Turtle Feet: The Making And Unmaking Of A Buddist Monk
By Nikolai Grozni
New York: Riverhead Books, 2008
336 pp., $24.95 (cloth)

100revryingrobesWin08The role of monasticism in Buddhist life is a great challenge in the West. To many converts here, the 227 rules for Therevada monks (and 331 rules for nuns) seem rigid and inflexible, exactly the sort of stuffiness they had rejected when embracing Buddhism. To others, shaved heads and funny robes can seem cultish or just plain weird.

In Turtle Feet, the young Bulgarian-born musician and writer Nikolai Grozni recounts his own two-and-ahalf years in funny robes as a Tibetan Buddhist monk in India, “without newspapers, radio, TV, jazz, non- Tibetan books, social obligations, a girlfriend, and a nine-to-five job.” The result is a thoroughly entertaining exploration of Buddhist monasticism from the inside—and a unique view into the Tibetan refugee community and Buddhism itself.

Grozni’s prose is both evocative and unsentimental, as in this early description of arriving in Dharamsala, the capital city of the Tibetan diaspora, shortly after his ordination:

Since it was July, the Himalayas looked like a collapsing mud cake: roads gave way to uprooted crags, fortifications yielded to sinking houses, electricity poles pointed to the horizon, water pipes burst and dug gullies. … Dharamsala’s main street was right below us—a narrow dirt road lined with rows of shops and restaurants stacked upon one another like towers made from a mishmash of incompatible construction sets. A web of telephone wires, dilapidated awnings, and dirty plastic sheets wrapped the street and all buildings, giving the impression of a village seized by a monster spider.

Grozni is 22 when he arrives in India, a recent dropout from the Berklee College of Music in Boston. He immerses himself in Tibetan language and culture, and studies Buddhist doctrine with unusual intensity. Judging by his writing here, these efforts bore fruit, and his explanations of the dharma are penetrating and clear. He devotes much time to emptiness, which he defines elegantly as “the idea that exteriors don’t represent the inner essence of objects, … that every experience is superficial, a mere gloss.” He even manages his own one-sentence reworking of the Four Noble Truths:

Reality was a construct; because it was a construct, it never worked the way you expected it to; perpetuating this construct was the same as perpetuating sorrow; dissolving this construct was the end of sorrow.

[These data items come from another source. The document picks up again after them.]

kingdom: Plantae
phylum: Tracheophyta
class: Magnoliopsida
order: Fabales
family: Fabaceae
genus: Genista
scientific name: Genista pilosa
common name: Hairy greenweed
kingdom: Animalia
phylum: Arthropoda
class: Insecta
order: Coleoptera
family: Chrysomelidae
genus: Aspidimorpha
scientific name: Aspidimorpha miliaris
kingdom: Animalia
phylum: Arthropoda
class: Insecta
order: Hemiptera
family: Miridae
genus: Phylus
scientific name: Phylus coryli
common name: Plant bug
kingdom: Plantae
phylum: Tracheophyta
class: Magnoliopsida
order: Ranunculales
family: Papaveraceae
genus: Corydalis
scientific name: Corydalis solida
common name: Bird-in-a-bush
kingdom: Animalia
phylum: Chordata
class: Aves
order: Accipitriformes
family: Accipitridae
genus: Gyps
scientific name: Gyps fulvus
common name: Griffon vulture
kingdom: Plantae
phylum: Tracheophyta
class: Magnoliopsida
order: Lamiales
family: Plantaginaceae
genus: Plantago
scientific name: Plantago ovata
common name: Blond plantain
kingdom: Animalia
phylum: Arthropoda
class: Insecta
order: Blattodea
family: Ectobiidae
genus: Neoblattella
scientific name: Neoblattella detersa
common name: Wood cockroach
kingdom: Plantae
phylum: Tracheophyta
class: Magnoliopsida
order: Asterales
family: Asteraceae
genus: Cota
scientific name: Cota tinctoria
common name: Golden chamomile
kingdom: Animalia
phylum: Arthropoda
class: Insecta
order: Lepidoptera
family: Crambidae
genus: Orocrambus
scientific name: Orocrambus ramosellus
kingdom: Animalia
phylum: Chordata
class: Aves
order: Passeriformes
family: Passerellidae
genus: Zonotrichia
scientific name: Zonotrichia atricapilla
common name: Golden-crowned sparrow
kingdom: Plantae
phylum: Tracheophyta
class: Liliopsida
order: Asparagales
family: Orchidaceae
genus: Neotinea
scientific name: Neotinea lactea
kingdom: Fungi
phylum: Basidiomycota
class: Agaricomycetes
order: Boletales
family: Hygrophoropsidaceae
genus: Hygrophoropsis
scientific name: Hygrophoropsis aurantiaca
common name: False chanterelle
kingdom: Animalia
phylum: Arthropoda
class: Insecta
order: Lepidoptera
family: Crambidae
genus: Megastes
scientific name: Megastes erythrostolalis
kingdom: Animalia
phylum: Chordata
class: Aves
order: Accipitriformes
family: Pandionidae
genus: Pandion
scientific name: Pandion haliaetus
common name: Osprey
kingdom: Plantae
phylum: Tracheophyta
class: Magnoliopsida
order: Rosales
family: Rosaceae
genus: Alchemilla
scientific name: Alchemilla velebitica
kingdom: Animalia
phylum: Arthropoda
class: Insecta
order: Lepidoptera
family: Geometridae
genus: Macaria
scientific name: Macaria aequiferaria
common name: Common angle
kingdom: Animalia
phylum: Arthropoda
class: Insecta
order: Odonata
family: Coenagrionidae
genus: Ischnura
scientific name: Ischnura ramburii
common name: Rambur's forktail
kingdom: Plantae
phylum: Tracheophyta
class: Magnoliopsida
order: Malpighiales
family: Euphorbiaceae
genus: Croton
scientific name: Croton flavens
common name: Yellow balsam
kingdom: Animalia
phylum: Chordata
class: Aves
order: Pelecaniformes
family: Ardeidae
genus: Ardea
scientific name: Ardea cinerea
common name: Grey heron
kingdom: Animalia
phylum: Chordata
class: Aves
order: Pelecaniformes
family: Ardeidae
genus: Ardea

One lesson of Buddhism is that unlike fiction, life does not have a plot. Characters float in and out, events do not follow easy narratives, and many hours are wasted on trivial pursuits that do not make for interesting reading. The challenge for a memoirist like Grozni is to pretend otherwise without resorting to wholesale fabrication. For the most part, he succeeds. The overarching story is pegged to Grozni’s friend, Tsar, a Bosnian and fellow monk stranded in India as his home country disintegrates into war. Grozni’s friendship with Tsar also provides an opportunity for him to comment on their shared bond of Balkan culture: a love of chess and cigarettes, and an indigenous fatalism he describes as “the sense that you come into this world deprived and destined to end up in the gutter, and that whatever good happens to you is always the result of chance or some wild statistical aberration.”

THE CAST of secondary characters in Turtle Feet is entertaining and well drawn; it includes Damien, “a 22–year-old guy from L.A. who talked about Eastern philosophy the way rappers talk about the ’hood” (as in “I dig the dharma, bro”), and Hans, a German monk who says things like “votch carefully” and “I am zeh master.” The Tibetans we meet are similarly engaging, if somewhat more enigmatic. The motherly Ani Dawa, “a tiny Tibetan nun in her forties,” is a nearly constant presence for much of the book, guiding Grozni through his studies. His later teacher, Geshe Yama Tseten, is wonderfully grumpy, predicting that Grozni will renounce his vows, “go back to the West, lead a meaningless life, and die a fool.” (He got the first part right, at least.)

Buddhist schools in the West have dealt with monasticism in various ways. Much of the American Soto Zen community has embraced a very open style of ordained clergy, with equality of men and women and no long-term celibacy. Tibetan Buddhists here are often more ambivalent, honoring visiting monks and nuns but not encouraging the monastic path for local sangha members. Others, including many Vipassana sanghas, have dispensed with formal ordination altogether, focusing on lay practice exclusively.

In the end, Grozni, too, rejects monasticism, at least as a lifelong path. “I didn’t want to parade my spirituality through the streets,” he explains. Still, he finds renouncing his vows harder than taking them had been. “I missed my robes,” he admits. “It is so easy for us to find something to hide behind.”

At the close of this splendid spiritual memoir, Grozni leaves the “amplified silence” of the Himalayas, returning to the West to “fall in love” and “write silly books.” But his time in robes was not wasted. “In order to understand something clearly,” he tells us, “one must first give it up.”